• [What is expected] Retype the passage of the post about merging newspaper JSON files, starting with "df3 = pandas.DataFrame([json.loads(l)" and going on through "first newspaper (SDM)", keeping every character unchanged.

───── Text shown

I am trying to create a list with all the newspapers articles from 5 different sources. They are stored in JSON
format. All articles are stored in different files that contain that contain the newspaper and the year (time spam 2005-2015). The problem is that one of the newspapers is available for only 2014-15, therefore when I loop everything together I get error. This is my attempt:
import json
import nltk
import re
import pandas
appended_data = []
for i in range(2005,2016):
df0 = pandas.DataFrame([json.loads(l) for l in open('SDM_%d.json' % i)])
df1 = pandas.DataFrame([json.loads(l) for l in open('Scot_%d.json' % i)])
df2 = pandas.DataFrame([json.loads(l) for l in open('APJ_%d.json' % i)])
df3 = pandas.DataFrame([json.loads(l) for l in open('TH500_%d.json' % i)])
df4 = pandas.DataFrame([json.loads(l) for l in open('DRSM_%d.json' % i)])
appended_data.append(df0)
appended_data.append(df1)
appended_data.append(df2)
appended_data.append(df3)
appended_data.append(df4)
appended_data = pandas.concat(appended_data)
doc_set = appended_data.body
My question is; does this code does what I am aiming? (creating a single list with the body
of all articles from each newspaper along time); and, how can I program it in a way that I skip the years 2005-2013 for the first newspaper (SDM)

──────────
───── Supplied material

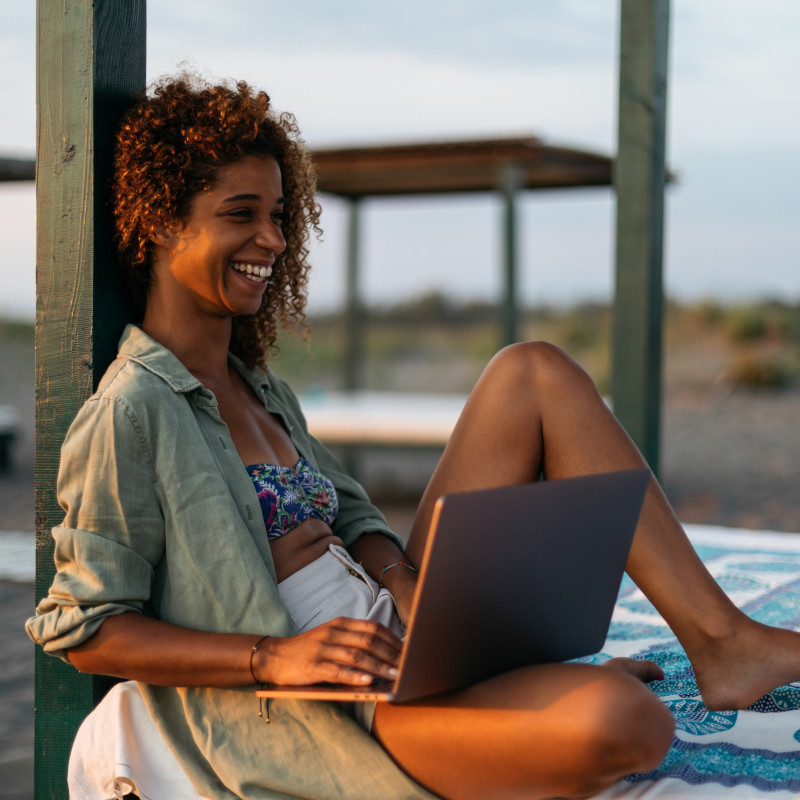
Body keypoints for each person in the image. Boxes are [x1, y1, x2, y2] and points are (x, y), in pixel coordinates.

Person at [26, 74, 800, 800]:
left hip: (409, 631)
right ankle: (521, 688)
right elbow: (87, 625)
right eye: (241, 214)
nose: (272, 239)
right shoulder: (132, 411)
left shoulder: (259, 388)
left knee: (533, 372)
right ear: (161, 221)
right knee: (624, 723)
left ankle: (722, 641)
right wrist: (274, 658)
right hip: (352, 701)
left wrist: (401, 577)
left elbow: (356, 517)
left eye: (280, 216)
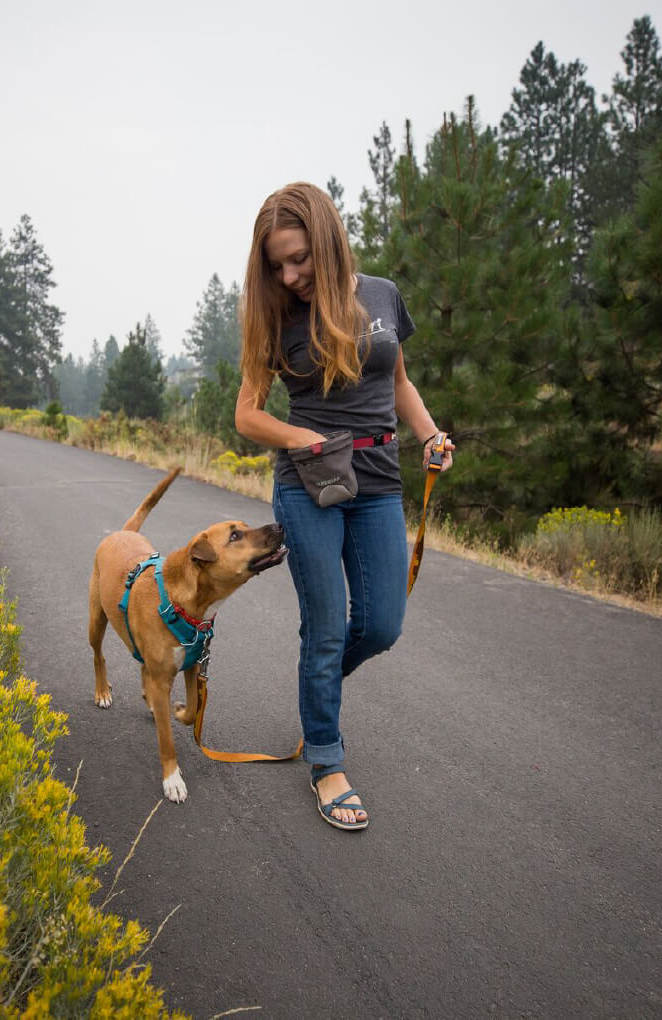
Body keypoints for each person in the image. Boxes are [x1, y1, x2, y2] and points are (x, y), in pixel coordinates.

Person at [234, 181, 454, 831]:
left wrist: (430, 434)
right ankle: (326, 759)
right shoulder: (276, 316)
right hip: (312, 485)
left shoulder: (382, 295)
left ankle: (316, 689)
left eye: (299, 258)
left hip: (379, 483)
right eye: (276, 264)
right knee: (327, 627)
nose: (289, 274)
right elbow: (247, 415)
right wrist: (299, 435)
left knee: (382, 623)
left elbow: (398, 380)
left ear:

──────────

• [Task response]
df3 = pandas.DataFrame([json.loads(l) for l in open('TH500_%d.json' % i)])
df4 = pandas.DataFrame([json.loads(l) for l in open('DRSM_%d.json' % i)])
appended_data.append(df0)
appended_data.append(df1)
appended_data.append(df2)
appended_data.append(df3)
appended_data.append(df4)
appended_data = pandas.concat(appended_data)
doc_set = appended_data.body
My question is; does this code does what I am aiming? (creating a single list with the body
of all articles from each newspaper along time); and, how can I program it in a way that I skip the years 2005-2013 for the first newspaper (SDM)